Would applying some __builtin_assume's in strategic locations let us promise to the optimizer that the inputs to compare are non-null and the length is non-zero?

@EricWF asked me:

Can you restate your concern over bypassing char_traits?

  1. The real problem here is that the string code is externally instantiated in the dylib, and thus not available to be inlined. This patch in no way addresses that, merely works around it in this one particular case for one particular operation (equality comparison) on one particular kind of data (narrow character literals). I'm not really fond of solutions like that.
  2. There's been no attempt to show that this is a performance bottleneck; just assertions that "the status quo bloats and slows down callers for very common simple comparisons with literal strings". Improving a micro-benchmark may or may not have an effect on real-world code.
  3. The standard is quite clear here. The comparison calls string::compare, which calls char_traits::compare. With this patch, we're no longer doing that.
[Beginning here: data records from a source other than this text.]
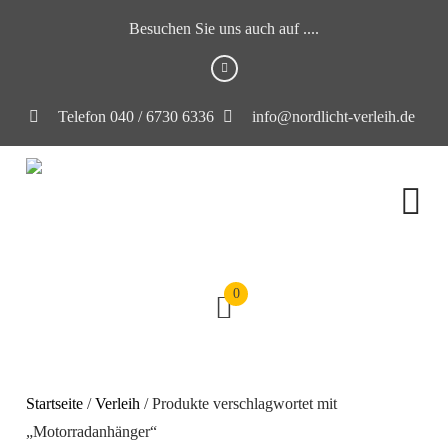
Besuchen Sie uns auch auf ....
Telefon 040 / 6730 6336
info@nordlicht-verleih.de
0
Startseite
/
Verleih
/ Produkte verschlagwortet mit
„Motorradanhänger“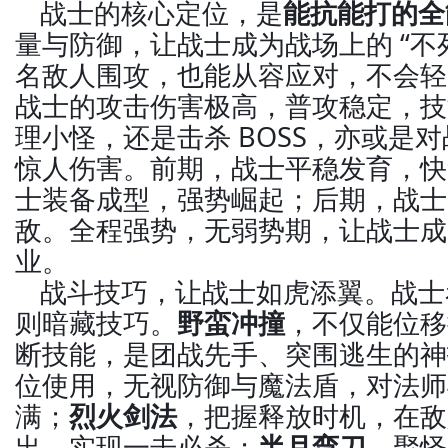
战士的核心定位，是
能抗能打的全
量与防御，让战士成为战场上的 “不
名敌人围攻，也能从容应对，不会轻
战士的攻击伤害极高，普攻稳定，技
理小怪，还是击杀 BOSS，亦或是
惊人伤害。前期，战士平稳发育，快
士装备成型，强势崛起；后期，战士
敌。全程强势，无弱势期，让战士成
业。
战斗技巧，让战士如虎添翼。战士
则暗藏技巧。
野蛮冲撞
，不仅能位移
断技能，是团战先手、突围逃生的神
位使用，无视防御与魔法盾，对法师与 
满；
烈火剑法
，把握释放时机，在敌
出，实现一击必杀；
半月弯刀
，聚怪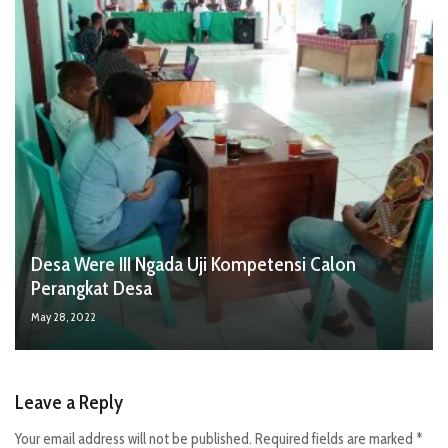
Desa Were III Ngada Uji Kompetensi Calon
Perangkat Desa
May 28, 2022
Leave a Reply
Your email address will not be published.
Required fields are marked
*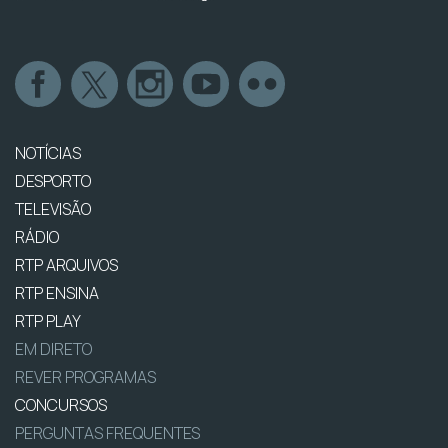
NOTÍCIAS
DESPORTO
TELEVISÃO
RÁDIO
RTP ARQUIVOS
RTP ENSINA
RTP PLAY
EM DIRETO
REVER PROGRAMAS
CONCURSOS
PERGUNTAS FREQUENTES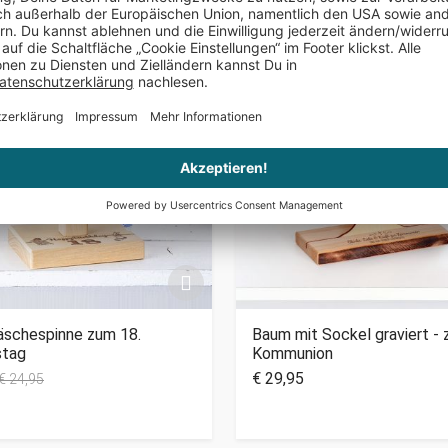
äschespinne zum 18.
Baum mit Sockel graviert - 
stag
Kommunion
€ 29,95
€ 24,95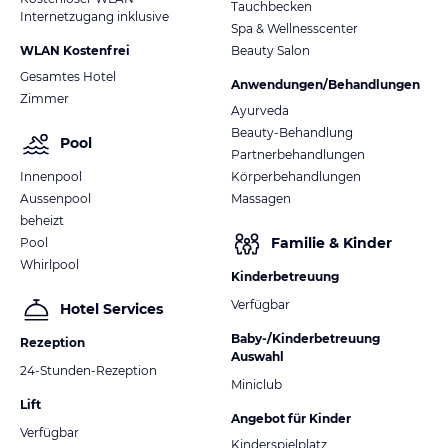
Tauchbecken
Internetzugang inklusive
Spa & Wellnesscenter
WLAN Kostenfrei
Beauty Salon
Gesamtes Hotel
Anwendungen/Behandlungen
Zimmer
Ayurveda
Beauty-Behandlung
Pool
Partnerbehandlungen
Innenpool
Körperbehandlungen
Aussenpool
Massagen
beheizt
Familie & Kinder
Pool
Whirlpool
Kinderbetreuung
Verfügbar
Hotel Services
Baby-/Kinderbetreuung
Rezeption
Auswahl
24-Stunden-Rezeption
Miniclub
Lift
Angebot für Kinder
Verfügbar
Kinderspielplatz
This is probably allowed by the "as if" rule, but still seems "wrong" to me.

People who do not care about ABI stability could (should?) remove the external template instantiations, and get the benefits of inlining here (and in other calls). If someone were to do this, and report back, we would have data to argue with about whether or not this patch would make any difference to actual users.

@EricWF asked me:

Can you restate your concern over bypassing char_traits?

Thanks marshall.

  1. The real problem here is that the string code is externally instantiated in the dylib, and thus not available to be inlined. This patch in no way addresses that, merely works around it in this one particular case for one particular operation (equality comparison) on one particular kind of data (narrow character literals). I'm not really fond of solutions like that.

That's a potential part of the performance problem, but this change also addresses some other missed optimizations that only occur when LLVM sees the construct memcmp(...) == 0. When LLVM sees that it knows it only has to detect a difference, but not how the strings actually differ.
See https://github.com/llvm/llvm-project/blob/master/llvm/lib/Transforms/Utils/SimplifyLibCalls.cpp#L941-L943

  1. There's been no attempt to show that this is a performance bottleneck; just assertions that "the status quo bloats and slows down callers for very common simple comparisons with literal strings". Improving a micro-benchmark may or may not have an effect on real-world code.

Tests were previously checked in that demonstrate the improvement. Microbenchmarks are going to be the only easy way to demonstrate the performance difference, but we have confirmed the performance win to real world code.

  1. The standard is quite clear here. The comparison calls string::compare, which calls char_traits::compare. With this patch, we're no longer doing that. This is probably allowed by the "as if" rule, but still seems "wrong" to me.

Right, this is allowed under the as-if rule. It also doesn't use an effects equivalent to clause, so the standard only specifies what the return value should be, not how it's actually computed.
It's a bit unfortunate to duplicate code, but the performance wins seem worth it.

People who do not care about ABI stability could (should?) remove the external template instantiations, and get the benefits of inlining here (and in other calls). If someone were to do this, and report back, we would have data to argue with about whether or not this patch would make any difference to actual users.

As I mentioned earlier, this optimization is more than just allowing for compiler inlining. It's trying to get the memcpy -> bcmp optimization.

Hopefully this addresses your concerns. I plan to move this patch later today.